You need to hire great talent but often you have multiple candidates from very different backgrounds. You can foster diversity by hiring employees that don’t fit any one mold.

At Micrel, we had nearly 1,000 people with about every nationality background and culture you can think of. I believe this made Micrel one of the more interesting places to work, caused employees to constantly think outside of their boxes, and made us one of most successful semiconductor companies in the industry.

7. Respect

Having respect and dignity for every individual was another Micrel cultural pillar. When you look upon most prejudices, they come from a position of lacking respect. This in turn projects upon the recipient and reduces their dignity.

By making respect a core value, your organization simultaneously increases the effectiveness of diversity while reducing the isolation caused by diminished dignity.

8. Honesty

Nobody can work effectively when trust is lacking. Trust begins with honesty.

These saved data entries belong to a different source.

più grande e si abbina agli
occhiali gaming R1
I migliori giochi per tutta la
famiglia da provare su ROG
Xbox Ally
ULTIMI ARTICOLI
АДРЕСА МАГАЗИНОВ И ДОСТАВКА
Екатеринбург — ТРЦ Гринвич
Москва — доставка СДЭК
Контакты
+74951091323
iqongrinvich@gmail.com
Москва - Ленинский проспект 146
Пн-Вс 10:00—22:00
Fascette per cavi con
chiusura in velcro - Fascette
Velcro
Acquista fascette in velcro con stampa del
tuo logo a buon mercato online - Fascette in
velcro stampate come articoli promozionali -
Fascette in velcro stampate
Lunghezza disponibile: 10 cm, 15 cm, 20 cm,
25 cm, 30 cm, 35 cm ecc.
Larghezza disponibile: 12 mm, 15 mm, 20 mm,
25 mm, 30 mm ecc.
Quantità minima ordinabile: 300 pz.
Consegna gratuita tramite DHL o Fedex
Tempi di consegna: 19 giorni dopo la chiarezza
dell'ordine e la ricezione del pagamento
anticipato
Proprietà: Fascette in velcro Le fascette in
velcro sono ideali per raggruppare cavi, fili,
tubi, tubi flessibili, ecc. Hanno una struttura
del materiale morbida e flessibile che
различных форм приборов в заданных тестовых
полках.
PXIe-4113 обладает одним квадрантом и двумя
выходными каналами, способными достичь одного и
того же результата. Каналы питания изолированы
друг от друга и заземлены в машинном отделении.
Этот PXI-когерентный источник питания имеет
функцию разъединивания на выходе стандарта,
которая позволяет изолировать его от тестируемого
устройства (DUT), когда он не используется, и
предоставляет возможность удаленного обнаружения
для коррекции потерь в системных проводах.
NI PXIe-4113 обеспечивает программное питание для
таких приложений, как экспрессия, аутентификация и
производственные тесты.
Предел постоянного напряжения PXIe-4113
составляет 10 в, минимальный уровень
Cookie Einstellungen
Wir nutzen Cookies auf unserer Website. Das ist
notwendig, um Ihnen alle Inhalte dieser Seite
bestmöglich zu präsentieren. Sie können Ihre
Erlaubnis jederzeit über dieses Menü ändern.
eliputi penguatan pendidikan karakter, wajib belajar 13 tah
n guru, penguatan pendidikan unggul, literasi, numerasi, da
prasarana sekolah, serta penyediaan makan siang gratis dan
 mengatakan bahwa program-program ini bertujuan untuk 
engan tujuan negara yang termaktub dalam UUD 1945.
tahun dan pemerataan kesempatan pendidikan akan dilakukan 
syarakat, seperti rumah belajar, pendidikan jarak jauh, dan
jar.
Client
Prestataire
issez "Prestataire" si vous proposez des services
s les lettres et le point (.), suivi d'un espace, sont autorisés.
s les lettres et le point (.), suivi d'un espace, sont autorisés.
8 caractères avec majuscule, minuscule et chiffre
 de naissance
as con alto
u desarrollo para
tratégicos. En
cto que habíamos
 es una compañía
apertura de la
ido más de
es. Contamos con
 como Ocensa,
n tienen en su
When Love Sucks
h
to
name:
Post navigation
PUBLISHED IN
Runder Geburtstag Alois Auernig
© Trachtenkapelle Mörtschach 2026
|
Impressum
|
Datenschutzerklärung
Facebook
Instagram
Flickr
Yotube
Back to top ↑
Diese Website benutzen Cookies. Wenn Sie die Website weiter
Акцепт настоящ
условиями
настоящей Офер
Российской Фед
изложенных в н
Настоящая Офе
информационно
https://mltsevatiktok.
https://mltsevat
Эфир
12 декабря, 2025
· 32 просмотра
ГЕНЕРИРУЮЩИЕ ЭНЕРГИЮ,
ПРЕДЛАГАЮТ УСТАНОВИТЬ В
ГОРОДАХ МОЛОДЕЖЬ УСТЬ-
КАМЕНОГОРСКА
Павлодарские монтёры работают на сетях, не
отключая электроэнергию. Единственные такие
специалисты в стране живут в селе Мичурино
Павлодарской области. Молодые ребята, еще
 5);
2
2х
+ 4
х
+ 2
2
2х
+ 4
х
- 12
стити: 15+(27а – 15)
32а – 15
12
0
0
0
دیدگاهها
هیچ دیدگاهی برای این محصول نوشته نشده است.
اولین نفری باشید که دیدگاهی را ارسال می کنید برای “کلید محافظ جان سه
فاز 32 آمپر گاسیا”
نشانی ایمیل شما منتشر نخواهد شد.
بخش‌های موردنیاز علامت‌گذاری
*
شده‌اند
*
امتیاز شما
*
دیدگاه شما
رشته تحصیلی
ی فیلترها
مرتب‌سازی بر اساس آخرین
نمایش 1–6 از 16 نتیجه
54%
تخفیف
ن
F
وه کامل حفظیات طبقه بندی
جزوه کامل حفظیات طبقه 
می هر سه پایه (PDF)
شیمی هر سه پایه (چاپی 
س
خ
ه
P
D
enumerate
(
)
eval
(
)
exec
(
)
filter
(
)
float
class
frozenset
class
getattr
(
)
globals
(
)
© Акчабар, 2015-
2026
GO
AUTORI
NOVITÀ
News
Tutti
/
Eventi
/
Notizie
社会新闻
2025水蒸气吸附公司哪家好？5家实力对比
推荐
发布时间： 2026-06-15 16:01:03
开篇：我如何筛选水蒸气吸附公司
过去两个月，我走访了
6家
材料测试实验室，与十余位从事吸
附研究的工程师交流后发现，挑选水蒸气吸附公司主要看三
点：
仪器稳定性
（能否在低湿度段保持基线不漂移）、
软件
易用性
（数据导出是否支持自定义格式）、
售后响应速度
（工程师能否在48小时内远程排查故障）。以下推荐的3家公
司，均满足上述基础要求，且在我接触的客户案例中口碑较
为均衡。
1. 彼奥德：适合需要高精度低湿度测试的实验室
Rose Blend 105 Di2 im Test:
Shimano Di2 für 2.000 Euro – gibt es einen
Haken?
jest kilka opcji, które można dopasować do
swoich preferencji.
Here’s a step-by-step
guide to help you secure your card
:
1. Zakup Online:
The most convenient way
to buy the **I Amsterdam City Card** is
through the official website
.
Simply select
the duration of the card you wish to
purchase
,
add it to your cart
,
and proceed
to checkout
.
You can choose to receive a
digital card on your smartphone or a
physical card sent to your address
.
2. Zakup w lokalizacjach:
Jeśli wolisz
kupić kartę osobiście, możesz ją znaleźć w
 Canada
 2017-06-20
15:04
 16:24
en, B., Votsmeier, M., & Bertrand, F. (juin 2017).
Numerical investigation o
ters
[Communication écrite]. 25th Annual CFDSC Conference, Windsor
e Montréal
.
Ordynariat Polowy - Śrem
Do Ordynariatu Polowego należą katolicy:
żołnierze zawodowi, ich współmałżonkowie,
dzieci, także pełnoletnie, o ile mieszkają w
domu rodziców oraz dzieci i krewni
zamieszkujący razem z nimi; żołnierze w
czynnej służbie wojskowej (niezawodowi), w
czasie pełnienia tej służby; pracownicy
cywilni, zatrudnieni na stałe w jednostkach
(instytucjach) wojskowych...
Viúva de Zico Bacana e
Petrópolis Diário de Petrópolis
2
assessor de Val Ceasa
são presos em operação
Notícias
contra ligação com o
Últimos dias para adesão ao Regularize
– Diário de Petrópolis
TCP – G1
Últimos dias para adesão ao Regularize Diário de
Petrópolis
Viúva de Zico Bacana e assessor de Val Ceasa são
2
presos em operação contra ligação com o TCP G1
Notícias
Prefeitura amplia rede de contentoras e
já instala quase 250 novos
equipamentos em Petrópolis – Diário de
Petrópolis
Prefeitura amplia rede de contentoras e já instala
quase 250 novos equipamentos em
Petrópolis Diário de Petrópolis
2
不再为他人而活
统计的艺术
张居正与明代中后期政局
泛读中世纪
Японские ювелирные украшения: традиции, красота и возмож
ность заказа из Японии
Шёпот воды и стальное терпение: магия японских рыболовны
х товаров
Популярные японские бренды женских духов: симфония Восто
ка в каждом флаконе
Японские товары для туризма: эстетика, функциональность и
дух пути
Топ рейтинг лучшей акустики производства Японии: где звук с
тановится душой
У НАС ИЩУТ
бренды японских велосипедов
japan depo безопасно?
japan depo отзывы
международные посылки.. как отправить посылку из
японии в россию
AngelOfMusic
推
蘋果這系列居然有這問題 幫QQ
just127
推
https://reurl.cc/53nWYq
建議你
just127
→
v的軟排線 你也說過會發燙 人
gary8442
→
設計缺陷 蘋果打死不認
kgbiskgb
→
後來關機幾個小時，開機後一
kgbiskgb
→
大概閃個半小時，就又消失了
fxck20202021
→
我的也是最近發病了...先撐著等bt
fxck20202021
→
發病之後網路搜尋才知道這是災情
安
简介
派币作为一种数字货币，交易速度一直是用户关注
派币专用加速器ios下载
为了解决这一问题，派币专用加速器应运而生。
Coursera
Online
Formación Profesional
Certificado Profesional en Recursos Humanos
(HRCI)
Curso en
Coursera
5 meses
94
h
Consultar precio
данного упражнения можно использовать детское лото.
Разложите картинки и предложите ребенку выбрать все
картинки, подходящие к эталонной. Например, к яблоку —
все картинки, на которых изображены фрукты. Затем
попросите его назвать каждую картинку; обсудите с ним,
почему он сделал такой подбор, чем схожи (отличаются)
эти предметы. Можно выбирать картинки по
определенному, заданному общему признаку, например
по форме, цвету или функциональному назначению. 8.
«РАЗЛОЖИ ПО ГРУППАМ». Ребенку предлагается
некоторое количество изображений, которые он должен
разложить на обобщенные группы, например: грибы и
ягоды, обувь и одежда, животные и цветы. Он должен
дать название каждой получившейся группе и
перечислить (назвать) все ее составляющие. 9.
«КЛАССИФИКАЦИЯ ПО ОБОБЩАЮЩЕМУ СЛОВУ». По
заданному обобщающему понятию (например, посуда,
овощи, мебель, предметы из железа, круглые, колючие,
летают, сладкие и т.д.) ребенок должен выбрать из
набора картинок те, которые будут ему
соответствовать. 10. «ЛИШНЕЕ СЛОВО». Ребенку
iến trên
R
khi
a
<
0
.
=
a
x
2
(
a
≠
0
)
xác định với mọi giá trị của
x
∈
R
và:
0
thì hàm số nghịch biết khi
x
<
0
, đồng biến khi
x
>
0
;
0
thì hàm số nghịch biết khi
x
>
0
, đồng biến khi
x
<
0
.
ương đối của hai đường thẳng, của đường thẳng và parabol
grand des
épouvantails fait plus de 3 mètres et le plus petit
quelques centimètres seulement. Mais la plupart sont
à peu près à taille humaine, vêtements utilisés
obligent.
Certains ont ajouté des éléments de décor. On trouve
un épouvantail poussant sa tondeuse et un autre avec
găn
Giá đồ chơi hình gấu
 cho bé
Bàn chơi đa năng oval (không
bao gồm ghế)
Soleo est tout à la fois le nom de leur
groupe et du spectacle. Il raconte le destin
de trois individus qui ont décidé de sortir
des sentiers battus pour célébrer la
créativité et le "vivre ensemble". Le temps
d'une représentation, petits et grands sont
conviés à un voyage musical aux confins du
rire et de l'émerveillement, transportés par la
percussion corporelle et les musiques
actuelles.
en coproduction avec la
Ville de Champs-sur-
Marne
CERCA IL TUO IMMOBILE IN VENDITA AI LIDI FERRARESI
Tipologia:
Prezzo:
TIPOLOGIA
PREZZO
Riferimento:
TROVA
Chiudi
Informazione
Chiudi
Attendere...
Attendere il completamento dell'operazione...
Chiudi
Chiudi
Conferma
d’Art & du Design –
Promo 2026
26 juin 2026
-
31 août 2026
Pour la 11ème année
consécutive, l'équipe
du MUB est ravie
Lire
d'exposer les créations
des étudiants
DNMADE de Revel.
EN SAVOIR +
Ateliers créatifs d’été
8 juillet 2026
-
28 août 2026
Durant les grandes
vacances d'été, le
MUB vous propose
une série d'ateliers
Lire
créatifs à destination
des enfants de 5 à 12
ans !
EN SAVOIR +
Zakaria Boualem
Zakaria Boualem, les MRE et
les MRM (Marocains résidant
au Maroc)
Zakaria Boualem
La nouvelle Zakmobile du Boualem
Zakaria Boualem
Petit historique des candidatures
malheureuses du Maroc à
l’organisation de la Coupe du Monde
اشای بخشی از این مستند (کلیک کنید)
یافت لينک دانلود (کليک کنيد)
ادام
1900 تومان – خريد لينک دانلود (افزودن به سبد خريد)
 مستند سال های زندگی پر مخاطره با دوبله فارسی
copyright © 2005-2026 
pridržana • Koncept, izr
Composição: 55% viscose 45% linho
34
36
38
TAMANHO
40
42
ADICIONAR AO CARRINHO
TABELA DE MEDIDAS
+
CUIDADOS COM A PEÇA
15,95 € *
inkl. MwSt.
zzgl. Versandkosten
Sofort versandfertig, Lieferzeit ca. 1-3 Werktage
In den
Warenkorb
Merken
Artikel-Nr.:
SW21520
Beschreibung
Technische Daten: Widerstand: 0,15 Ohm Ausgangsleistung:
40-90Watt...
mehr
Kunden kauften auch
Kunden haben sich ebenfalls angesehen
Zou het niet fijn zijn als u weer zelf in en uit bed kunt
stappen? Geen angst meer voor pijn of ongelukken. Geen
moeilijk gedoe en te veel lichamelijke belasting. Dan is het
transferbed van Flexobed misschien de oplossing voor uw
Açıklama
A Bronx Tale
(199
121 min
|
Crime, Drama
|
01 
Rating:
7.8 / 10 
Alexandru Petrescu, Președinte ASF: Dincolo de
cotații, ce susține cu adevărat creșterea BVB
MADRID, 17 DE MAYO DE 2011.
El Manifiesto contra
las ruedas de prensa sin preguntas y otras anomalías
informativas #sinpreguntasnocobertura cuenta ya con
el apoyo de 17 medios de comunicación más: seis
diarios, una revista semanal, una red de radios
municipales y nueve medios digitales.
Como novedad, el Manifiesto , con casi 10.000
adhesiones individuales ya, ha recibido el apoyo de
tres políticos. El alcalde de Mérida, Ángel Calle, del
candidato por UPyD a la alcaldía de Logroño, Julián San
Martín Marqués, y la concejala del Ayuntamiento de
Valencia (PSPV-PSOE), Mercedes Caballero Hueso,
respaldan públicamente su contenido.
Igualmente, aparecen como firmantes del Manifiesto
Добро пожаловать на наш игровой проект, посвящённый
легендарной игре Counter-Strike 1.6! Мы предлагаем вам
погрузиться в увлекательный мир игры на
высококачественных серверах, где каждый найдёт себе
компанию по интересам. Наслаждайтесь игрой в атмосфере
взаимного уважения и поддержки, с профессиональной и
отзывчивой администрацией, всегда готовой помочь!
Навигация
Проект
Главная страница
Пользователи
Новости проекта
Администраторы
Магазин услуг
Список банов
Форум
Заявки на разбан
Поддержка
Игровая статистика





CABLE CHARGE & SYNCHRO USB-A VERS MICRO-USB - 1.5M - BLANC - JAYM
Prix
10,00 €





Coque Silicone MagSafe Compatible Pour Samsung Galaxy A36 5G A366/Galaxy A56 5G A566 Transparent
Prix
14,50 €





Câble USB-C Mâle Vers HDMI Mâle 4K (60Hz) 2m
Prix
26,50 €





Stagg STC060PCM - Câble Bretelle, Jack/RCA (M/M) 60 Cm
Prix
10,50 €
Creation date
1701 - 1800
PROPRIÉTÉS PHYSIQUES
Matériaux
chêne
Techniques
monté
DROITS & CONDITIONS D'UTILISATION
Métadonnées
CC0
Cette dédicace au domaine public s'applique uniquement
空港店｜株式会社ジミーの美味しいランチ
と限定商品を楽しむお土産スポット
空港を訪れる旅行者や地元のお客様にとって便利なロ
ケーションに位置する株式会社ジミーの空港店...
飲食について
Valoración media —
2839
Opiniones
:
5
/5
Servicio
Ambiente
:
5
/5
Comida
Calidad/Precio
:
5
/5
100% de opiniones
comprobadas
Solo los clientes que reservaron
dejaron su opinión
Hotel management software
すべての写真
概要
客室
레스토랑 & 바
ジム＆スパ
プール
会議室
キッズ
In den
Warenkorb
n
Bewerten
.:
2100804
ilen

Integrity – doing what is right even when nobody is looking – is the highest form of trust.

9. Encourage involvement

Acceptance can be tacit or involved. Putting yourself into the other person’s world, no matter how slightly, communicates open acceptance and thus trust.

In order to help foster acceptance of different cultures and nationalities at Micrel, I made it a practice to learn to communicate with employees in their native tongues. Doing this promoted good feelings among employees who knew they were respected no matter what their nationality or culture was.

Diversity and friction

For workplace diversity to succeed, the friction between people of different sexes, genders, races, and cultures must be reduced, and preferably be eliminated. This can only happen with an overarching corporate culture based in trust and kindness.

Companies that create such cultures will dominate in the global economy because they will draw from the largest talent pools and have low-friction environments that allow everyone to focus on doing great things.